About half way through a very low intensity surf ski workout this morning I noticed my pace quicken and my thoughts begin to race.
I started the work out grounded, relaxed, loosely but keenly focused on technique and mostly just enjoying the salty solitude on Lake Mission. I was feeling grateful that after months of rehab I was seemingly able to resume some paddle workouts, all be it, at a low level and with caution.
I went from being mindful of each stroke, the pressing of the heels, the rotation of my upper spine, the sound of the blade hitting the water to thinking and wondering if my back was going to hold up sufficiently for the more demanding sessions that I would hopefully embrace this spring in the surf . And if it did hold up, if it would then hold up for the racing and multi disciplined events that I love so much in the summer.
As I watched my mind get 2, 3 and 4 months ahead of my rehab, considering a host of things that as of that moment were out of my control I said out loud, “stop” and took my paddle out of the water and came to an intellectual and physical pause and just floated…
As I took calming breaths, I talked my self down from the useless, perilous cliff of what if can’t and what will I do…and brought myself back to the gorgeous environment I was surround by and the present state of well being, which was pretty darn good.
I sat in my boat and looked around at the beauty that was all around me, I sat up tall noticing very little tension in my back and my hip and thought Spikey, you can’t control what might happen, all you can control is executing to the best of your ability a logical approach to resuming padding.
When we focus on future outcomes rather than the present moment we are trading the real life joy of now for a speculative moment of some other day that may or may not come.
When we experience set backs, pain or loss it can be sad, scary and radically unsettling. But there really is only one healthy way to proceed forward and that is with an organized, gradually progressive plan and a beginners mind with a deep appreciation for that which we can control and embrace right now to advance in the direction of our dream.

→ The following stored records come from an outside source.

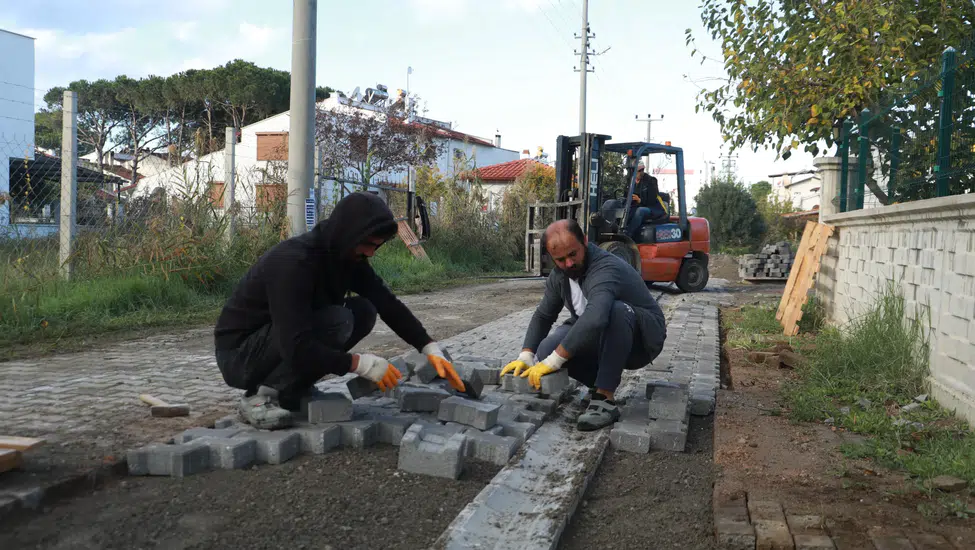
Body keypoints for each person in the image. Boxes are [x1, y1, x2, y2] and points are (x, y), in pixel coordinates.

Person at [213, 192, 465, 430]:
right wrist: (357, 364)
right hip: (239, 355)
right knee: (338, 320)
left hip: (281, 340)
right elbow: (295, 343)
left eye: (376, 247)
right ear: (347, 233)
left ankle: (293, 389)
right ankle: (258, 397)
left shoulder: (348, 258)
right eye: (366, 244)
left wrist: (429, 347)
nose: (370, 253)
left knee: (364, 311)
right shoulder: (294, 262)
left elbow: (388, 304)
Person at [500, 219, 667, 431]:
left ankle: (604, 398)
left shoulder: (605, 267)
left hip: (641, 339)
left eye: (573, 254)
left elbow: (596, 317)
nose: (568, 263)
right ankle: (597, 382)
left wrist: (554, 361)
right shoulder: (560, 275)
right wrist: (526, 355)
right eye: (560, 259)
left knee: (614, 310)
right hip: (604, 334)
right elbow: (543, 315)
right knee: (546, 349)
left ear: (585, 242)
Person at [625, 162, 669, 239]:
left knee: (640, 211)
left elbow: (652, 199)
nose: (634, 174)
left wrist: (640, 200)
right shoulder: (631, 181)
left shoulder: (651, 181)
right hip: (636, 205)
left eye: (638, 171)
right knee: (623, 209)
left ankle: (628, 235)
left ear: (642, 171)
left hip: (653, 208)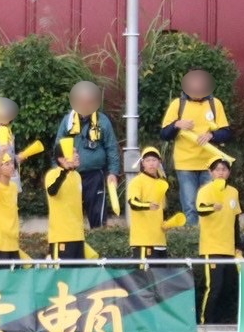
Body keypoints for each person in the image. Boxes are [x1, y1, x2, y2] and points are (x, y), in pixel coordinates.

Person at [159, 69, 231, 227]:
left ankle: (209, 234)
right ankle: (192, 237)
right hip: (185, 163)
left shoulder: (215, 104)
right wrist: (176, 124)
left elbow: (226, 133)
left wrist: (212, 135)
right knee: (190, 205)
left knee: (210, 203)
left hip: (210, 164)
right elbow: (164, 134)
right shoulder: (178, 104)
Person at [54, 81, 121, 229]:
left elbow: (111, 148)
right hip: (71, 175)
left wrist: (113, 173)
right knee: (70, 215)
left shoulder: (103, 121)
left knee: (97, 215)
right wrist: (56, 171)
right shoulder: (68, 121)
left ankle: (98, 243)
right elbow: (57, 147)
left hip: (95, 175)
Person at [196, 158, 242, 324]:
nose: (221, 172)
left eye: (224, 169)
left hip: (229, 249)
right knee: (214, 288)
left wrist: (238, 246)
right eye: (217, 169)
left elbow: (236, 219)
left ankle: (224, 321)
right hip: (211, 248)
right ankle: (206, 322)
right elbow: (200, 209)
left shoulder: (234, 192)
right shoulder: (205, 190)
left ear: (229, 173)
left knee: (228, 287)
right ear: (211, 173)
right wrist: (211, 208)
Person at [126, 146, 171, 261]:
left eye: (154, 160)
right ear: (143, 163)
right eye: (148, 160)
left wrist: (167, 223)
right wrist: (147, 205)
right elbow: (133, 202)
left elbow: (163, 208)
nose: (151, 163)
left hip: (160, 240)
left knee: (161, 277)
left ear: (159, 162)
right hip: (143, 241)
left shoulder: (162, 182)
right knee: (145, 278)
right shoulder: (137, 181)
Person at [45, 139, 85, 262]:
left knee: (78, 278)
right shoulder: (53, 174)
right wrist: (65, 172)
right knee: (62, 279)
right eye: (73, 153)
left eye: (76, 152)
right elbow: (52, 191)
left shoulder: (77, 176)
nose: (77, 155)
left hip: (78, 236)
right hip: (61, 237)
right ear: (62, 159)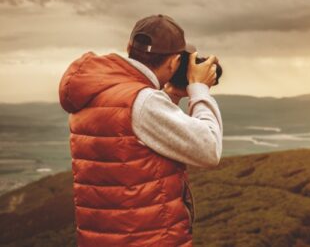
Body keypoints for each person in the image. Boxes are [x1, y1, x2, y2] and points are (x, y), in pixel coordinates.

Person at [58, 14, 223, 247]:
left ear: (129, 48)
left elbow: (139, 140)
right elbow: (209, 149)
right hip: (149, 239)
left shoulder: (100, 92)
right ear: (175, 62)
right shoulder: (143, 102)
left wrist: (173, 95)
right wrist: (199, 90)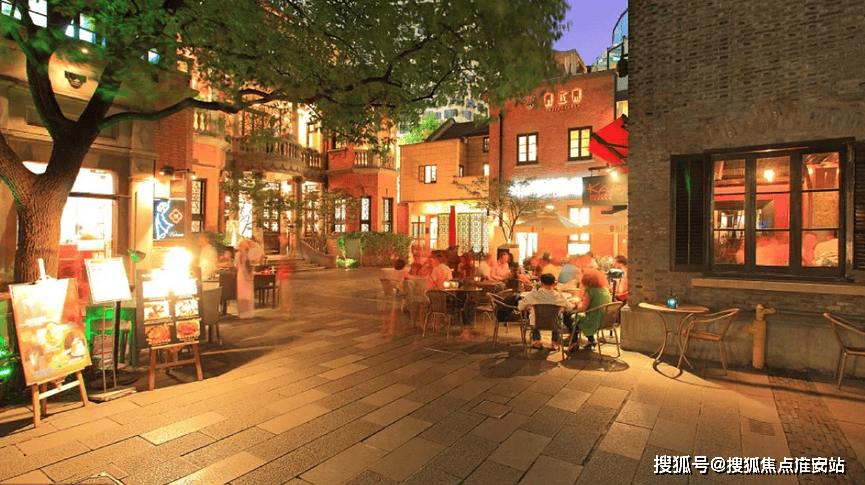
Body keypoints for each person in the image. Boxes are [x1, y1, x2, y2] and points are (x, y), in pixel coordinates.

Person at [518, 273, 574, 351]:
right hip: (554, 323)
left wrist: (529, 308)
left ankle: (537, 341)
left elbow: (520, 307)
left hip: (537, 323)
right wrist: (563, 308)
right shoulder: (558, 296)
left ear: (541, 283)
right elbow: (570, 307)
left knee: (533, 314)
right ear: (554, 283)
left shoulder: (533, 295)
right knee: (559, 315)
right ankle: (555, 342)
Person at [572, 269, 613, 350]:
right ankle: (590, 340)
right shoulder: (605, 289)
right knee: (577, 318)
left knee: (573, 318)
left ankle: (574, 342)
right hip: (606, 319)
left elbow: (583, 308)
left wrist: (577, 306)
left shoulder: (590, 290)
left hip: (594, 319)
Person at [235, 239, 256, 319]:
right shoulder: (238, 254)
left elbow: (252, 264)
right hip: (242, 275)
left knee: (248, 294)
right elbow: (237, 265)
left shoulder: (250, 254)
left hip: (248, 275)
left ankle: (248, 311)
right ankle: (242, 312)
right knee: (242, 294)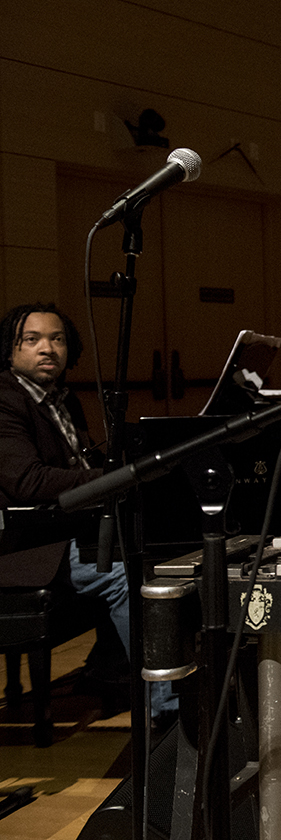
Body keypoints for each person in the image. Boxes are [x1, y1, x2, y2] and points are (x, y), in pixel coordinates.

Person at [0, 302, 174, 720]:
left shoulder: (62, 399)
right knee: (126, 575)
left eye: (57, 339)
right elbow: (28, 482)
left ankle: (112, 668)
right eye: (33, 339)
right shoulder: (5, 399)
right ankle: (167, 708)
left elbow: (74, 469)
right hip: (25, 546)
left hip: (64, 532)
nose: (47, 348)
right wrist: (105, 480)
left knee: (159, 549)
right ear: (10, 349)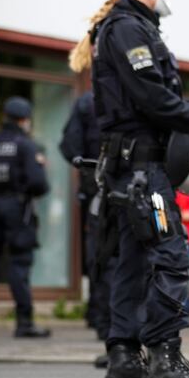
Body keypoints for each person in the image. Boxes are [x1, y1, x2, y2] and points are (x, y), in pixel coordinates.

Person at [68, 0, 189, 378]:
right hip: (142, 170)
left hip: (130, 168)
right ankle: (163, 357)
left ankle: (123, 359)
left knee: (133, 261)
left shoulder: (122, 26)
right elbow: (151, 99)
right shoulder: (127, 28)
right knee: (169, 256)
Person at [0, 97, 51, 339]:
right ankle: (24, 322)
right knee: (19, 264)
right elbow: (40, 184)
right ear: (24, 119)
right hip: (17, 208)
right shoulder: (26, 146)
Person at [59, 90, 110, 344]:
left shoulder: (86, 102)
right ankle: (108, 319)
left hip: (95, 187)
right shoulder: (138, 91)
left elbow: (69, 146)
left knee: (98, 252)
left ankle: (99, 317)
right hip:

I hope my back continues to heal and I hope that I get to play the way I’d like this summer but for now I’ve been reminded that the years of activity I’ve had have been a gigantic gift and I will continue to be grounded in the present, doing my rehab, embracing those actives that work and enjoying the process of restoration regardless of how far that get me.
Wishing each of you patience, persistence and support in what ever cliffs you need to talk yourself down from as you pursue your dreams.
Train smart, have fun and never give up,
The session started out at an appropriate low intensity, allowing my healing body to reacquaint itself to the unique physical demands of ski padding.